The value of phosphates in the prevention of dental caries has long been debated, but without real evidence in clinic and experiment. This is because in recent years, research has focused mainly on studying the effects of fluoride on the caries of the teeth and the organism as a whole. Only in the last decade of the phosphates began to pay more and more attention. First it were experimental studies on animals (rats, hamsters). So, first of all, it was established that phosphates and other mineral components of the diet contribute to the decline in dental caries and necessary for the prevention of caries. In particular, some foreign scientists have shown that the addition of phosphates, sodium and calcium in the amount of 2% directly as food or bread significantly decreased the amount of carious lesions and changed the nature of its manifestation. In addition, it appeared, that had great value ratio CA/P in the diet. When changing CA/P 1.0:0.5 to 1:2 was a progressive reduction in the incidence of dental disease in animals. Later were explored different ways of diet containing different amounts of phosphorus and calcium, but in a constant ratio CA/P = 1,0. Found that if you increase the amount of calcium and phosphorus from 0.25% to 1.0% of all indicators and severity of dental caries considerably decreases. Add these components to the diet to 1.5% not strengthened anticariogenic effect, and separately phosphorus or calcium in the amount of 1% gave the same results as with the joint introduction. It was found that a higher content in the diet of phosphorus and several smaller calcium contributed to increasing the immunity of animals to dental caries. To clarify the influence of phosphates on caries we conducted a pilot study.
Studies were conducted on white rats of line Vistar" (225 animals), which, along with cariogenic ration was additionally introduced various phosphates.
Negative influence on teeth caries on all counts, though was a bit different, mainly remained similar at separate groups of animals. So, in rats that one-deputizing phosphate sodium, the number of decayed teeth reached 44.3 percent of the control rats - 55,1%, and most other animals varied 35,3 - 37,8%. Only in rats that were given glycyrrhizinate calcium, was 29,1% of the damaged teeth.
The nature and degree of the damage teeth were different. So. medium and deep caries is somewhat less frequent in rats fed disubstituted sodium phosphate (24,6 ± 2,4%), one - and disubstituted phosphate calcium (20,5 + 2,3 and 26.4 + 2.5%). In other animals, the number of severe cases of tooth decay has reached 29,7 - 37,5%. However, these differences are in most cases not significant.

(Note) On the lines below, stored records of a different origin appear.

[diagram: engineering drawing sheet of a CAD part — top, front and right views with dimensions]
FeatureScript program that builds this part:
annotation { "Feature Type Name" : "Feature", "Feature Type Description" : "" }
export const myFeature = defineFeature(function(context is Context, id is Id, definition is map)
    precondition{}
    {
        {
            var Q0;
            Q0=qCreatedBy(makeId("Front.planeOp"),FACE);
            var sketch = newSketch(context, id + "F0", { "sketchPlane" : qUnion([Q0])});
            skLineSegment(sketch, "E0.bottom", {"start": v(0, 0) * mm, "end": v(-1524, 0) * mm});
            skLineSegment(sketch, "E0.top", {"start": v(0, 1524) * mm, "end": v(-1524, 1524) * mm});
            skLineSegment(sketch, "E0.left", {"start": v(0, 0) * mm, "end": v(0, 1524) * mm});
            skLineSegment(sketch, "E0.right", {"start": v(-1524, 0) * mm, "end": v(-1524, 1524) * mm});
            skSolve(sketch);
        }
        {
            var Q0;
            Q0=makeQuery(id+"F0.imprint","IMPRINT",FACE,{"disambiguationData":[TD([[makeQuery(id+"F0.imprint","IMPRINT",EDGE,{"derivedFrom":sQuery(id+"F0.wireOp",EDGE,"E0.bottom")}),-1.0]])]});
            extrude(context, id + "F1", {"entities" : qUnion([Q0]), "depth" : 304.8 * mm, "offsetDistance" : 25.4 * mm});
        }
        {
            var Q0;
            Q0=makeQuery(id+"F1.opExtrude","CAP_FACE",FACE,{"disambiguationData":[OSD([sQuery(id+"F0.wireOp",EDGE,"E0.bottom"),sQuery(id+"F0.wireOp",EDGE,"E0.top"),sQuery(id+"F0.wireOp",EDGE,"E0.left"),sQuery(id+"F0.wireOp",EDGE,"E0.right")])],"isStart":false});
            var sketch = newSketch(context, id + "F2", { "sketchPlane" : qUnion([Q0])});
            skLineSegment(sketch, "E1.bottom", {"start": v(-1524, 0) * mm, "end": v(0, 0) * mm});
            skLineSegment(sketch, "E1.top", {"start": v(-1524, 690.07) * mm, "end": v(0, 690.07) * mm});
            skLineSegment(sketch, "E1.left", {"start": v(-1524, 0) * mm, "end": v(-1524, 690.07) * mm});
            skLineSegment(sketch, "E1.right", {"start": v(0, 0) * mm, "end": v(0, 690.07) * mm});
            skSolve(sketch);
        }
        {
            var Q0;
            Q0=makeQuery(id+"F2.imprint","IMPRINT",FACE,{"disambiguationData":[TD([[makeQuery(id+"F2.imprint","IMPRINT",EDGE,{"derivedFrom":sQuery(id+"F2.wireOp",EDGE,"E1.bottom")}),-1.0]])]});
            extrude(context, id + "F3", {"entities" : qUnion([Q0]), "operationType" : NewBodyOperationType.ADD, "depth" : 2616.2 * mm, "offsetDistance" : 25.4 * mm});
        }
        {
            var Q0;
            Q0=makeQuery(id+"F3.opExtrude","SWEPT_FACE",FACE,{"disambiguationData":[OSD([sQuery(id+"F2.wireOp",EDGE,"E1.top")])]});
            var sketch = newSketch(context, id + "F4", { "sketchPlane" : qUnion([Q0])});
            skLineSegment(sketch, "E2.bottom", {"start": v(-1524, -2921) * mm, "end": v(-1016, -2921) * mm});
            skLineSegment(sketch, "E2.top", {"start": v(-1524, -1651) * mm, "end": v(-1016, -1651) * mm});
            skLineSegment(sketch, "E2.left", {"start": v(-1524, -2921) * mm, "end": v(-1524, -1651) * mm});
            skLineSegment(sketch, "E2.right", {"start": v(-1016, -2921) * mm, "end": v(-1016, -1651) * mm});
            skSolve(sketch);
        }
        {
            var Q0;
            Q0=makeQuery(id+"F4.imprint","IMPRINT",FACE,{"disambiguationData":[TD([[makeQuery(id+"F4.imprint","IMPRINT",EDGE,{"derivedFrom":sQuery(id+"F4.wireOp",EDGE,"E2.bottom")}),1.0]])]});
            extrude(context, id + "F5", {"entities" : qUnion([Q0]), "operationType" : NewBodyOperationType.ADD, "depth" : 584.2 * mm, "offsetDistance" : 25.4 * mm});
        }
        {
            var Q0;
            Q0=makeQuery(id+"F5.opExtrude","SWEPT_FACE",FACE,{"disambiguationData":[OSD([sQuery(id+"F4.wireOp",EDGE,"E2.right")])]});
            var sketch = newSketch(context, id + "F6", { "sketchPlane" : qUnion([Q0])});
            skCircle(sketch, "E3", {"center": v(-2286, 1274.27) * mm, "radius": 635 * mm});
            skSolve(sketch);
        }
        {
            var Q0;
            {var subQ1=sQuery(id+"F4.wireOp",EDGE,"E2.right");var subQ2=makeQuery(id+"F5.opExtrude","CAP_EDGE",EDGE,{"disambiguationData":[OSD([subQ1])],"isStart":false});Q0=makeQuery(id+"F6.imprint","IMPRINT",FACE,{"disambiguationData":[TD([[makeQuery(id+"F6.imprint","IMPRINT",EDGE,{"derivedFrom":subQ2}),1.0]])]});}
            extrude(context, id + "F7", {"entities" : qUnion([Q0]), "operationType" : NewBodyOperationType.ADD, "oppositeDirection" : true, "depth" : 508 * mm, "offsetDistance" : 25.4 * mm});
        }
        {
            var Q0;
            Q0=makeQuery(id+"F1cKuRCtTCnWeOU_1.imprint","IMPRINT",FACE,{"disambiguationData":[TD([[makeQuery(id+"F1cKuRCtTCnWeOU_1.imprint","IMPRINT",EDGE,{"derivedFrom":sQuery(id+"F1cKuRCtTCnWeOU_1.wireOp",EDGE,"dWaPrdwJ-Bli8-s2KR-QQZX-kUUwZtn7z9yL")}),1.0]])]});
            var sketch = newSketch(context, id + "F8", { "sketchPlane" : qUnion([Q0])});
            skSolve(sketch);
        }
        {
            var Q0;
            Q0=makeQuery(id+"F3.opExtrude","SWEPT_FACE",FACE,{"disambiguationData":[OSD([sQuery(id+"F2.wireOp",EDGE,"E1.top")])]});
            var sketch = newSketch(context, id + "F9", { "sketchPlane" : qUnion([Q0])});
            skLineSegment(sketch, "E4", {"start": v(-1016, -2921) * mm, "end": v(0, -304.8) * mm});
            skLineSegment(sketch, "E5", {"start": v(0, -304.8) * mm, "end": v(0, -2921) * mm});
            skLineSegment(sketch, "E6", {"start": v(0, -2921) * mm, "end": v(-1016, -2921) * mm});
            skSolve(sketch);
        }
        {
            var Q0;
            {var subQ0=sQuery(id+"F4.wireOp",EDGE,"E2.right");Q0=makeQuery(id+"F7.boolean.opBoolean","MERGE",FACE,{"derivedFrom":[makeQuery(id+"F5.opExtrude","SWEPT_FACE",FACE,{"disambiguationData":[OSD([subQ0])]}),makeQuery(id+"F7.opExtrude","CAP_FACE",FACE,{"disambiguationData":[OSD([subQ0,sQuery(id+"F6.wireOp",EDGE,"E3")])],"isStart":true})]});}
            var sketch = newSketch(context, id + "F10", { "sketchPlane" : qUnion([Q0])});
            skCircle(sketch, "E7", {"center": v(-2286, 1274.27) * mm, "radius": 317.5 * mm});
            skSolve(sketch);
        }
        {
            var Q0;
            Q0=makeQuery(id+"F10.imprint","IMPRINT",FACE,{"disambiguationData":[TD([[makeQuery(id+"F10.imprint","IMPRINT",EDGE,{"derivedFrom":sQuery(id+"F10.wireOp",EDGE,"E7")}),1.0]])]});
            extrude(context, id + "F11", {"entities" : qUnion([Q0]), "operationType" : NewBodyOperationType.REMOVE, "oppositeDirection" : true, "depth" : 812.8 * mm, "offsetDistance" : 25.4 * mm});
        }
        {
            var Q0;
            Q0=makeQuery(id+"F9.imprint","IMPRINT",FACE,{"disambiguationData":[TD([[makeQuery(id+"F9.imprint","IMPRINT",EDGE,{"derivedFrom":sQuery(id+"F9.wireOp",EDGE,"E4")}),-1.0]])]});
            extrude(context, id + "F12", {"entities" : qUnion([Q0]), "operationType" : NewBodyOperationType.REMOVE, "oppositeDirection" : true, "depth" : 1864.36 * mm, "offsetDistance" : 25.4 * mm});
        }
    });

Thus, studies have shown that inorganic phosphates less effective than drugs such as phytin and especially glycyrrhizinate calcium. However, some of them, particularly the one-deputizing sodium phosphate, one-and disubstituted calcium phosphate, contributed several more lowering of dental caries. The data obtained coincide with observations of other researchers, who marked anticariogenic action of some inorganic and organic phosphates, mainly in the experiment on animals.
In recent years were obtained positive results in the prevention of dental caries mainly organic phosphates in children. In particular, based on our three-year observations installed two-fold reduction of caries in children at introduction in a diet of phosphates and microelements. Foreign researchers also received a steady decline in the incidence of dental caries after applying the organic phosphates, they noted that the best effect is registered in children 5 to 12 years old.
Meanwhile, some researchers have not established anticariogenic actions disubstituted calcium phosphate added to the diet in amount of 2%. Negative results, according to the researchers themselves, are connected, apparently, with that used drugs were poorly soluble. Most likely, phosphates, like vitamins, should be used in combination with other anticariogenic drugs.